### [Problem requirements]
Write each line below back out exactly, omitting its pictures.

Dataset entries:

------------------------------------

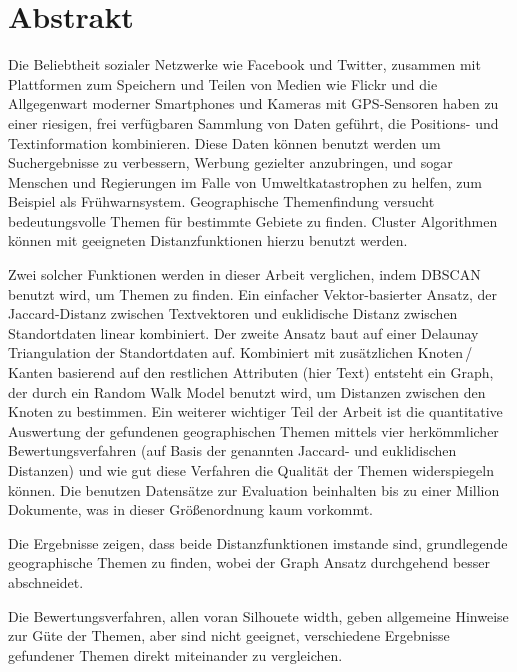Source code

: \chapter*{Abstrakt}
Die Beliebtheit sozialer Netzwerke wie Facebook und Twitter, zusammen mit Plattformen zum Speichern und Teilen von Medien wie Flickr und die Allgegenwart moderner Smartphones und Kameras mit GPS-Sensoren haben zu einer riesigen, frei verfügbaren Sammlung von Daten geführt, die Positions- und Textinformation kombinieren. Diese Daten können benutzt werden um Suchergebnisse zu verbessern, Werbung gezielter anzubringen, und sogar Menschen und Regierungen im Falle von Umweltkatastrophen zu helfen, zum Beispiel als Frühwarnsystem. Geographische Themenfindung versucht bedeutungsvolle Themen für bestimmte Gebiete zu finden. Cluster Algorithmen können mit geeigneten Distanzfunktionen hierzu benutzt werden.

Zwei solcher Funktionen werden in dieser Arbeit verglichen, indem DBSCAN benutzt wird, um Themen zu finden. Ein einfacher Vektor-basierter Ansatz, der Jaccard-Distanz zwischen Textvektoren und euklidische Distanz zwischen Standortdaten linear kombiniert. Der zweite Ansatz baut auf einer Delaunay Triangulation der Standortdaten auf. Kombiniert mit zusätzlichen Knoten\,/\,Kanten basierend auf den restlichen Attributen (hier Text) entsteht ein Graph, der durch ein Random Walk Model benutzt wird, um Distanzen zwischen den Knoten zu bestimmen. Ein weiterer wichtiger Teil der Arbeit ist die quantitative Auswertung der gefundenen geographischen Themen mittels vier herkömmlicher Bewertungsverfahren (auf Basis der genannten Jaccard- und euklidischen Distanzen) und wie gut diese Verfahren die Qualität der Themen widerspiegeln können. Die benutzen Datensätze zur Evaluation beinhalten bis zu einer Million Dokumente, was in dieser Größenordnung kaum vorkommt.

\enlargethispage*{3\baselineskip}
\vspace{0.5em}
\noindent
Die Ergebnisse zeigen, dass beide Distanzfunktionen imstande sind, grundlegende geographische Themen zu finden, wobei der Graph Ansatz durchgehend besser abschneidet.

Die Bewertungsverfahren, allen voran Silhouete width, geben allgemeine Hinweise zur Güte der Themen, aber sind nicht geeignet, verschiedene Ergebnisse gefundener Themen direkt miteinander zu vergleichen.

------------------------------------

### [Written solution]
Source code

: \chapter*{Abstrakt}
Die Beliebtheit sozialer Netzwerke wie Facebook und Twitter, zusammen mit Plattformen zum Speichern und Teilen von Medien wie Flickr und die Allgegenwart moderner Smartphones und Kameras mit GPS-Sensoren haben zu einer riesigen, frei verfügbaren Sammlung von Daten geführt, die Positions- und Textinformation kombinieren. Diese Daten können benutzt werden um Suchergebnisse zu verbessern, Werbung gezielter anzubringen, und sogar Menschen und Regierungen im Falle von Umweltkatastrophen zu helfen, zum Beispiel als Frühwarnsystem. Geographische Themenfindung versucht bedeutungsvolle Themen für bestimmte Gebiete zu finden. Cluster Algorithmen können mit geeigneten Distanzfunktionen hierzu benutzt werden.

Zwei solcher Funktionen werden in dieser Arbeit verglichen, indem DBSCAN benutzt wird, um Themen zu finden. Ein einfacher Vektor-basierter Ansatz, der Jaccard-Distanz zwischen Textvektoren und euklidische Distanz zwischen Standortdaten linear kombiniert. Der zweite Ansatz baut auf einer Delaunay Triangulation der Standortdaten auf. Kombiniert mit zusätzlichen Knoten\,/\,Kanten basierend auf den restlichen Attributen (hier Text) entsteht ein Graph, der durch ein Random Walk Model benutzt wird, um Distanzen zwischen den Knoten zu bestimmen. Ein weiterer wichtiger Teil der Arbeit ist die quantitative Auswertung der gefundenen geographischen Themen mittels vier herkömmlicher Bewertungsverfahren (auf Basis der genannten Jaccard- und euklidischen Distanzen) und wie gut diese Verfahren die Qualität der Themen widerspiegeln können. Die benutzen Datensätze zur Evaluation beinhalten bis zu einer Million Dokumente, was in dieser Größenordnung kaum vorkommt.

\enlargethispage*{3\baselineskip}
\vspace{0.5em}
\noindent
Die Ergebnisse zeigen, dass beide Distanzfunktionen imstande sind, grundlegende geographische Themen zu finden, wobei der Graph Ansatz durchgehend besser abschneidet.

Die Bewertungsverfahren, allen voran Silhouete width, geben allgemeine Hinweise zur Güte der Themen, aber sind nicht geeignet, verschiedene Ergebnisse gefundener Themen direkt miteinander zu vergleichen.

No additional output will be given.